Le passage des disciples d’Emmaüs dans l’Evangile de saint Luc, est pour moi une source toujours nouvelle d’émerveillement. Nous connaissons bien ce passage où le Seigneur Jésus ressuscité se fait reconnaître aux deux disciples à la fraction du pain, après avoir cheminé avec eux et leur avoir expliqué la Sainte Ecriture. Ces pèlerins d’Emmaüs sont une figure du pèlerinage de toute vie chrétienne, de la vie même de l’Eglise qui est en route, en chemin.

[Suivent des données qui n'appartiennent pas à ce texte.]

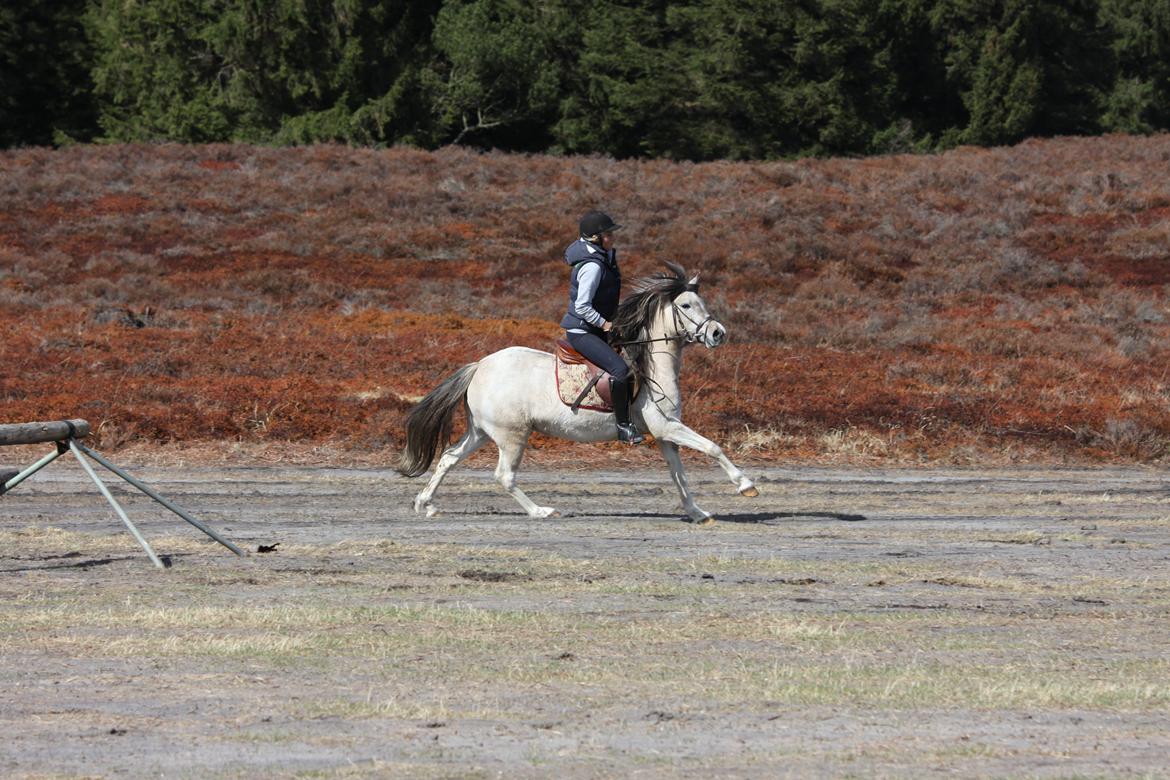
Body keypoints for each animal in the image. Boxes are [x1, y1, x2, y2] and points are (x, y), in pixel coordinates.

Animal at [395, 261, 758, 523]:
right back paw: (542, 511)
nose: (718, 333)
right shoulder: (667, 427)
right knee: (504, 476)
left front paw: (697, 513)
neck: (652, 364)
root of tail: (479, 366)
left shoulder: (664, 434)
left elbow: (679, 475)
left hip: (482, 431)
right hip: (512, 435)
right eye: (685, 305)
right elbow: (712, 447)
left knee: (448, 458)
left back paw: (426, 504)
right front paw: (746, 485)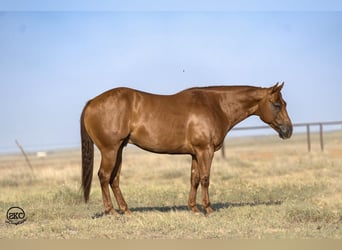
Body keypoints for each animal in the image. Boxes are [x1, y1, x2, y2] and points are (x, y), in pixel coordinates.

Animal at [79, 82, 292, 215]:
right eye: (277, 104)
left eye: (284, 103)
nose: (288, 130)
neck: (216, 106)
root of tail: (91, 102)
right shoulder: (205, 151)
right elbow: (205, 178)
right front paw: (208, 209)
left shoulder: (195, 153)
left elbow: (194, 179)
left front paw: (194, 209)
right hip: (110, 150)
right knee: (104, 176)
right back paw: (111, 212)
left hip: (119, 150)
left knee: (114, 179)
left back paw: (126, 210)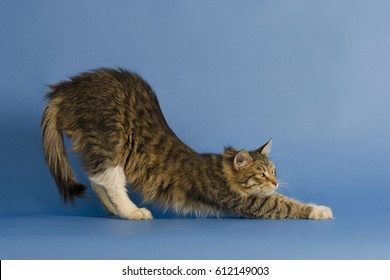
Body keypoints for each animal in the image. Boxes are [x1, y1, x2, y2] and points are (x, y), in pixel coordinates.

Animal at [42, 68, 332, 221]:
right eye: (261, 174)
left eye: (274, 171)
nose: (274, 182)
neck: (221, 167)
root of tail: (67, 87)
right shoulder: (243, 201)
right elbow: (285, 204)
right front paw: (319, 209)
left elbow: (285, 199)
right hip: (109, 138)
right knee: (109, 181)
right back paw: (131, 212)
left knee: (95, 179)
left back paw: (112, 210)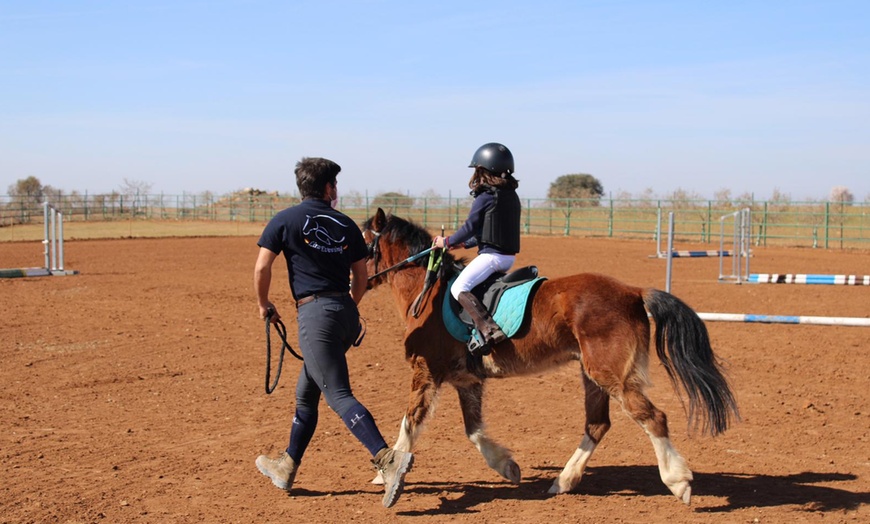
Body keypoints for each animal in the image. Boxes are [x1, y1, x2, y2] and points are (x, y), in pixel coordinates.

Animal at [364, 209, 740, 504]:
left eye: (362, 241)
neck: (428, 291)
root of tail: (633, 292)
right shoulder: (467, 381)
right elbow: (473, 430)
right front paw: (507, 466)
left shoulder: (426, 372)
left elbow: (410, 422)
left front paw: (387, 472)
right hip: (592, 375)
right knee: (597, 424)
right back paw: (563, 481)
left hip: (609, 374)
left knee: (652, 417)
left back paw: (678, 481)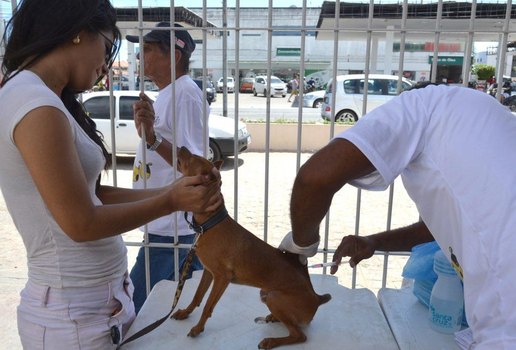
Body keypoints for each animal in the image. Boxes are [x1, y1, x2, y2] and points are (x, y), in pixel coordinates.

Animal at [171, 148, 332, 350]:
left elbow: (208, 306)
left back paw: (271, 341)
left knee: (300, 335)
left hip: (273, 296)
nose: (181, 148)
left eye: (194, 159)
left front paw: (198, 328)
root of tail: (316, 298)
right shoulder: (209, 272)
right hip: (266, 294)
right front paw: (185, 312)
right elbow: (197, 297)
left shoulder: (222, 278)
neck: (210, 224)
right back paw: (273, 317)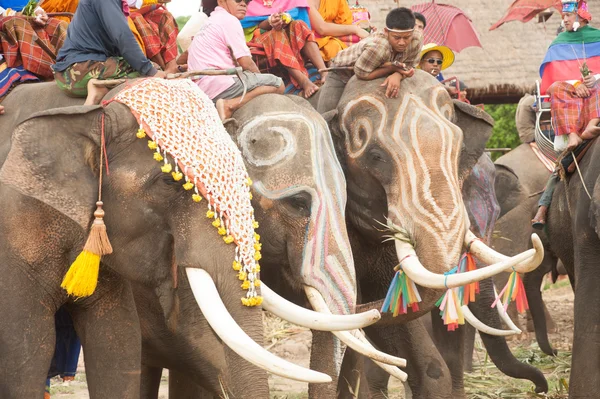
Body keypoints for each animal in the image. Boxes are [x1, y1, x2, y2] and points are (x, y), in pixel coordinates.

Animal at [0, 83, 380, 398]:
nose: (375, 310)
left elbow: (119, 343)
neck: (97, 113)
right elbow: (26, 350)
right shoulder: (17, 228)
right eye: (297, 203)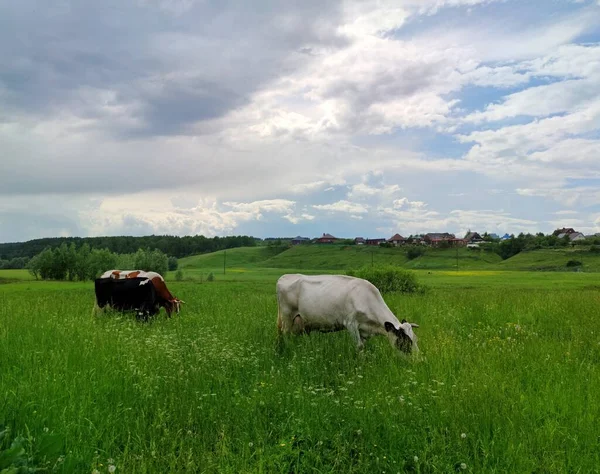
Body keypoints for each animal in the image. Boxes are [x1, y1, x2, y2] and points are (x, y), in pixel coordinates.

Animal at [276, 274, 420, 352]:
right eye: (405, 341)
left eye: (415, 339)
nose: (418, 361)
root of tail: (285, 276)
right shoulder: (351, 323)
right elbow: (359, 346)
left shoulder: (364, 329)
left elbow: (363, 346)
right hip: (287, 317)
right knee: (285, 335)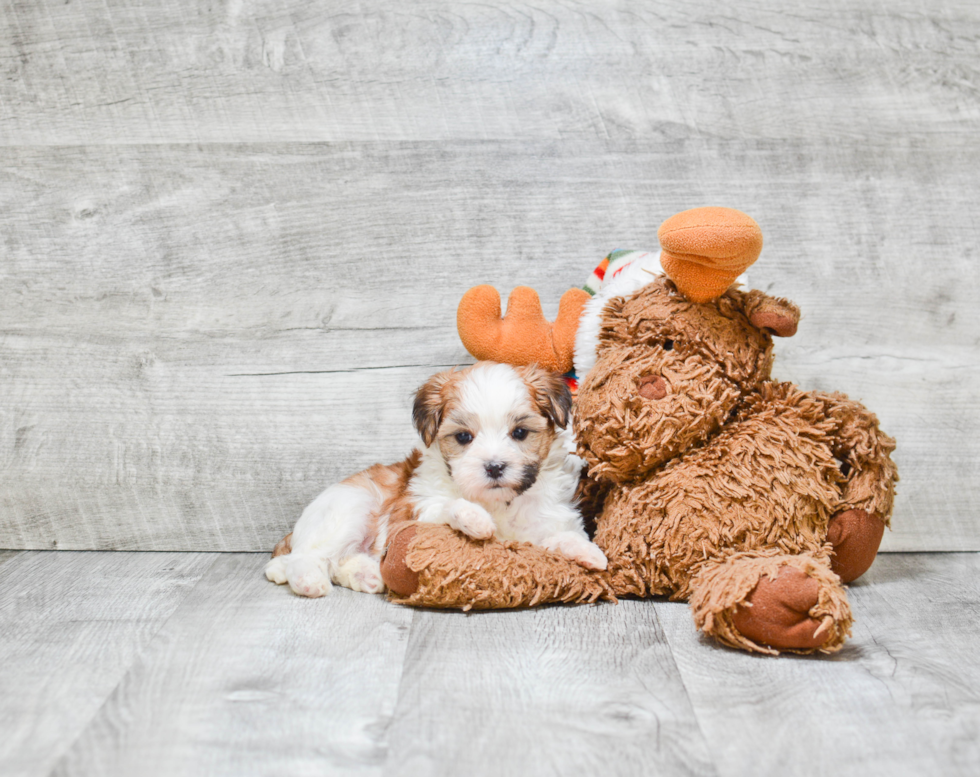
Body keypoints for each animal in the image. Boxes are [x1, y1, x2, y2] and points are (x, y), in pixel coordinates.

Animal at [264, 360, 608, 596]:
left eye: (520, 433)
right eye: (464, 437)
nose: (494, 467)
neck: (498, 503)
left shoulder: (540, 523)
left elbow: (555, 536)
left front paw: (586, 551)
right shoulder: (415, 510)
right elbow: (448, 506)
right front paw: (475, 519)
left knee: (337, 561)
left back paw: (368, 575)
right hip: (351, 506)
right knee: (308, 555)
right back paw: (308, 580)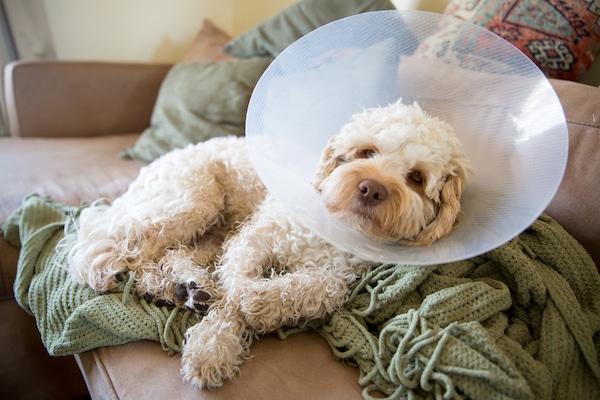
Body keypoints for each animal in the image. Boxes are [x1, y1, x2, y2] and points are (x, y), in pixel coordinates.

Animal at [67, 99, 474, 388]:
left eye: (416, 178)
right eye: (366, 152)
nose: (371, 188)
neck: (330, 228)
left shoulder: (339, 275)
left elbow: (313, 289)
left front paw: (261, 303)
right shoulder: (254, 239)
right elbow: (235, 292)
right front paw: (212, 347)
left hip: (212, 232)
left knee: (169, 255)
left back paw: (183, 287)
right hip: (191, 201)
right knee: (112, 244)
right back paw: (128, 276)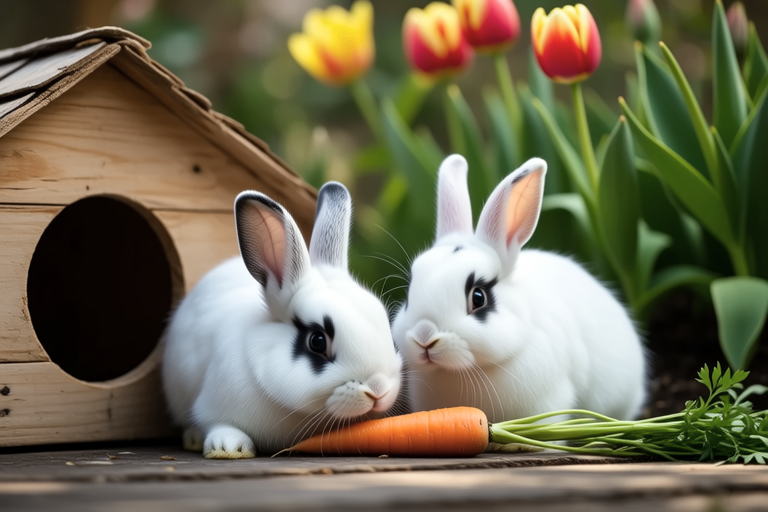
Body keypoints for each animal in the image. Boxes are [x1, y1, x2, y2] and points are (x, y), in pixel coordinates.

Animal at [162, 182, 403, 458]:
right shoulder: (212, 404)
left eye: (389, 333)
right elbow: (218, 423)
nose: (378, 389)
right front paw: (228, 447)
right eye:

Cette vie synodale (mot grec qui signifie « cheminer ensemble ») est la vie même de l’Eglise : nous ne sommes pas seuls sur ce chemin, et le Seigneur Jésus vient à notre rencontre.
Alors que ces deux disciples revenaient de Jérusalem et discutaient entre eux de « tout ce qui était arrivé », le Seigneur Jésus les rejoint et fait route avec eux, mais « leurs yeux étaient empêchés de le reconnaître ». Par ses questions, le Seigneur les conduit à réfléchir sur les événements qui les ont marqués, et qu’ils ont vécu. Il les conduit à parler, à échanger à témoigner de leur espérance : « nous espérions, nous, que c’était lui qui allait délivrer Israël ». Leur espérance est réelle, même si elle n’est pas complètement ajustée.
Alors le Seigneur « commençant par Moïse et tous les prophètes, (il) leur interpréta dans toutes les Ecritures ce qui le concernait ». Il ne leur explique pas simplement ce qui le concerne lui, Jésus, mais ce qui le concerne lui, le Christ, le Messie, le Sauveur. La connaissance des Ecritures ne suffit pas, « ils sont lents à croire tout ce qu’ont annoncé les prophètes », mais il faut encore, à la fois, lire la Parole de Dieu à la lumière des événements de leur vie, et à la fois, vivre et comprendre ces événements à la lumière de la Parole de Dieu.
Toutefois, malgré tout cela, ils ne l’ont pas reconnu ! Alors, étant à table avec eux « il prit le pain, dit la bénédiction, puis le rompit et le leur donna. Leurs yeux s’ouvrirent et ils le reconnurent, mais il avait disparu de devant eux ». Il n’a pas complètement disparu, puisqu’il leur reste le signe tangible et visible par lequel il se fait reconnaître : le pain rompu, l’eucharistie. Et c’est là que tout se joue. Non seulement ils le reconnaissent, mais ils prennent aussi conscience que leur cœur était tout brûlant quand il leur parlait en chemin et qu’il ouvrait leur intelligence à la connaissance des Ecritures. Et ce faisant, au lieu de rentrer chez eux, comme une conversion, ils retournent à Jérusalem pour annoncer aux disciples que le Seigneur est ressuscité et comment ils l’ont « reconnu en chemin, à la fraction du pain ».
C’est bien dans cette démarche que nous devons entrer d’une manière nouvelle, qui doit nous conduire à reconnaître le Christ ressuscité dans nos vies, à la lumière de l’Ecriture et à la fraction du pain, pour, à notre tour, devenir ses témoins aujourd’hui et porter l’Evangile au monde.